▸ DIRECTION: Reproduce every one of the items below line for line, leaving out the pictures.

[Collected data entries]
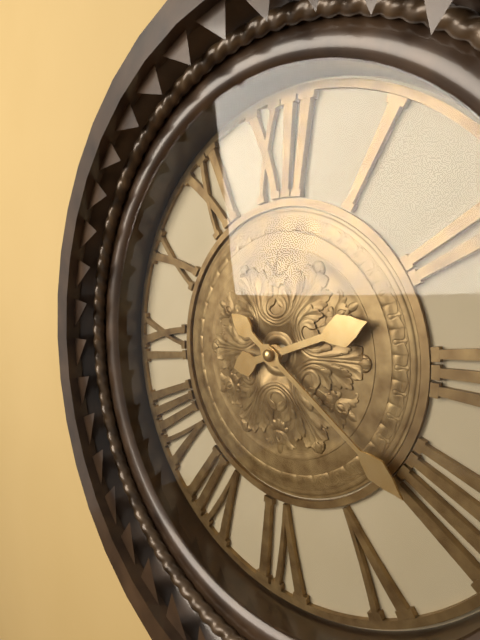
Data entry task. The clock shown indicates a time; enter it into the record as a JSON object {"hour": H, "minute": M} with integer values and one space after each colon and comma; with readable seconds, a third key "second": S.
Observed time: {"hour": 2, "minute": 21}
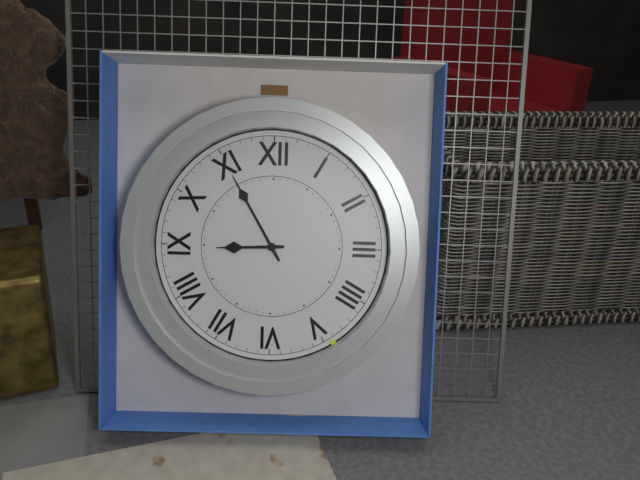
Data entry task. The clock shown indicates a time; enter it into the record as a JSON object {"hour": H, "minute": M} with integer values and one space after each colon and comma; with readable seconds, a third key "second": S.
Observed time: {"hour": 8, "minute": 55}
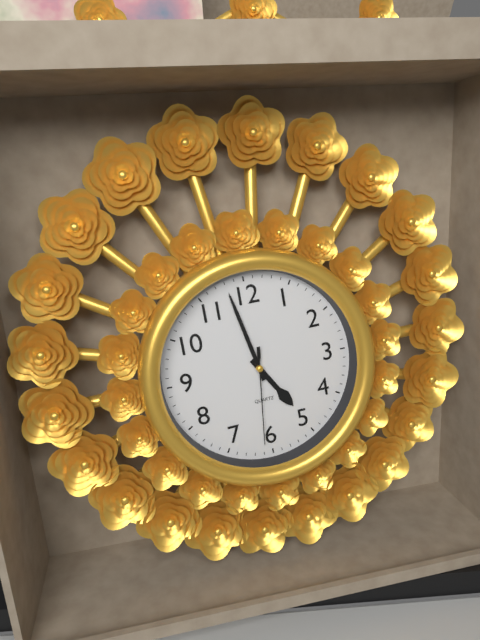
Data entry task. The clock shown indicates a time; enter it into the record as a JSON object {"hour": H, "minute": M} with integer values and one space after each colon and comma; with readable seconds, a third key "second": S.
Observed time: {"hour": 4, "minute": 58, "second": 31}
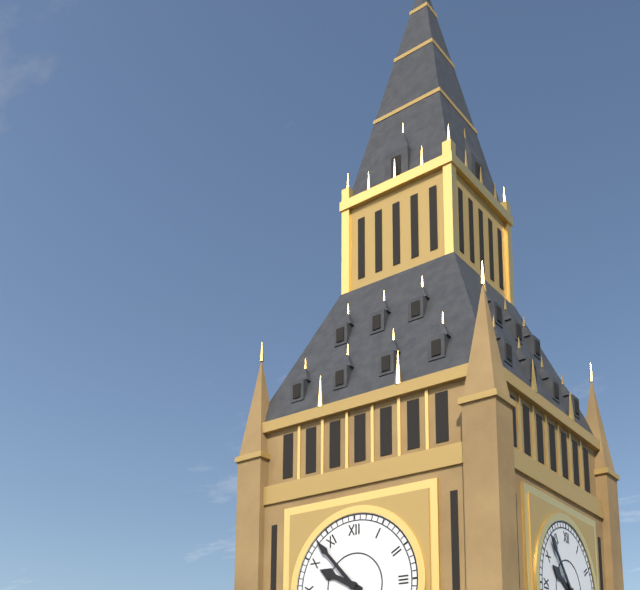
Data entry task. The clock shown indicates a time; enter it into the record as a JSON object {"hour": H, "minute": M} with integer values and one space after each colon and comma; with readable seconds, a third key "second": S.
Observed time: {"hour": 9, "minute": 53}
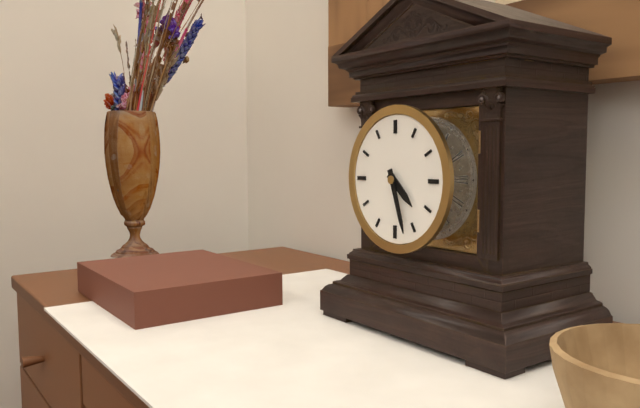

▸ WORKED ANSWER:
Data entry task. The clock shown indicates a time; enter it into the record as a JSON object {"hour": H, "minute": M} with integer values and one space after each colon and comma; with readable seconds, a third key "second": S.
Observed time: {"hour": 2, "minute": 21}
Data entry task. The clock shown indicates a time; enter it into the record as a JSON object {"hour": H, "minute": M} with integer values and one space after each colon and comma; with readable seconds, a third key "second": S.
Observed time: {"hour": 8, "minute": 55}
Data entry task. The clock shown indicates a time; enter it into the record as a JSON object {"hour": H, "minute": M} with integer values and one space after each colon and comma; with readable seconds, a third key "second": S.
Observed time: {"hour": 4, "minute": 58, "second": 31}
Data entry task. The clock shown indicates a time; enter it into the record as a JSON object {"hour": H, "minute": M} with integer values and one space after each colon and comma; with readable seconds, a third key "second": S.
Observed time: {"hour": 9, "minute": 53}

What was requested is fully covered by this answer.